TASK STATEMENT
Line by line, give the data again exactly as it appears.

Stored data entries
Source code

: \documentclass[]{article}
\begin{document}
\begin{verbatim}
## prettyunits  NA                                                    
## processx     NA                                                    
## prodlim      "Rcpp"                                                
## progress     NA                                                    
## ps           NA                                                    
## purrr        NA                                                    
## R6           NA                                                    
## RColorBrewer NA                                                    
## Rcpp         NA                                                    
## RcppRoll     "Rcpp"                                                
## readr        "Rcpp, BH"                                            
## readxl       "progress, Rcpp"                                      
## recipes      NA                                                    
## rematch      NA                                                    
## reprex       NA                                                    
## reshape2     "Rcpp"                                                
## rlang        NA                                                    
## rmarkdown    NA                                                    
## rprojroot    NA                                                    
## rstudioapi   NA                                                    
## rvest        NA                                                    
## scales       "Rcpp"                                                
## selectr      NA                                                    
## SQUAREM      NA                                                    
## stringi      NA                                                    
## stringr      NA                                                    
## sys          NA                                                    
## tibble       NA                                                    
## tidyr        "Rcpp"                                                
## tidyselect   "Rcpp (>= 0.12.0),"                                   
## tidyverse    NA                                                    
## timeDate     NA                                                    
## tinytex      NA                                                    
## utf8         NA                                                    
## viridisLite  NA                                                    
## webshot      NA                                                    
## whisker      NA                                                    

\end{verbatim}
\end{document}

YOUR RESPONSE
Source code

: \documentclass[]{article}
\begin{document}
\begin{verbatim}
## prettyunits  NA                                                    
## processx     NA                                                    
## prodlim      "Rcpp"                                                
## progress     NA                                                    
## ps           NA                                                    
## purrr        NA                                                    
## R6           NA                                                    
## RColorBrewer NA                                                    
## Rcpp         NA                                                    
## RcppRoll     "Rcpp"                                                
## readr        "Rcpp, BH"                                            
## readxl       "progress, Rcpp"                                      
## recipes      NA                                                    
## rematch      NA                                                    
## reprex       NA                                                    
## reshape2     "Rcpp"                                                
## rlang        NA                                                    
## rmarkdown    NA                                                    
## rprojroot    NA                                                    
## rstudioapi   NA                                                    
## rvest        NA                                                    
## scales       "Rcpp"                                                
## selectr      NA                                                    
## SQUAREM      NA                                                    
## stringi      NA                                                    
## stringr      NA                                                    
## sys          NA                                                    
## tibble       NA                                                    
## tidyr        "Rcpp"                                                
## tidyselect   "Rcpp (>= 0.12.0),"                                   
## tidyverse    NA                                                    
## timeDate     NA                                                    
## tinytex      NA                                                    
## utf8         NA                                                    
## viridisLite  NA                                                    
## webshot      NA                                                    
## whisker      NA                                                    

\end{verbatim}
\end{document}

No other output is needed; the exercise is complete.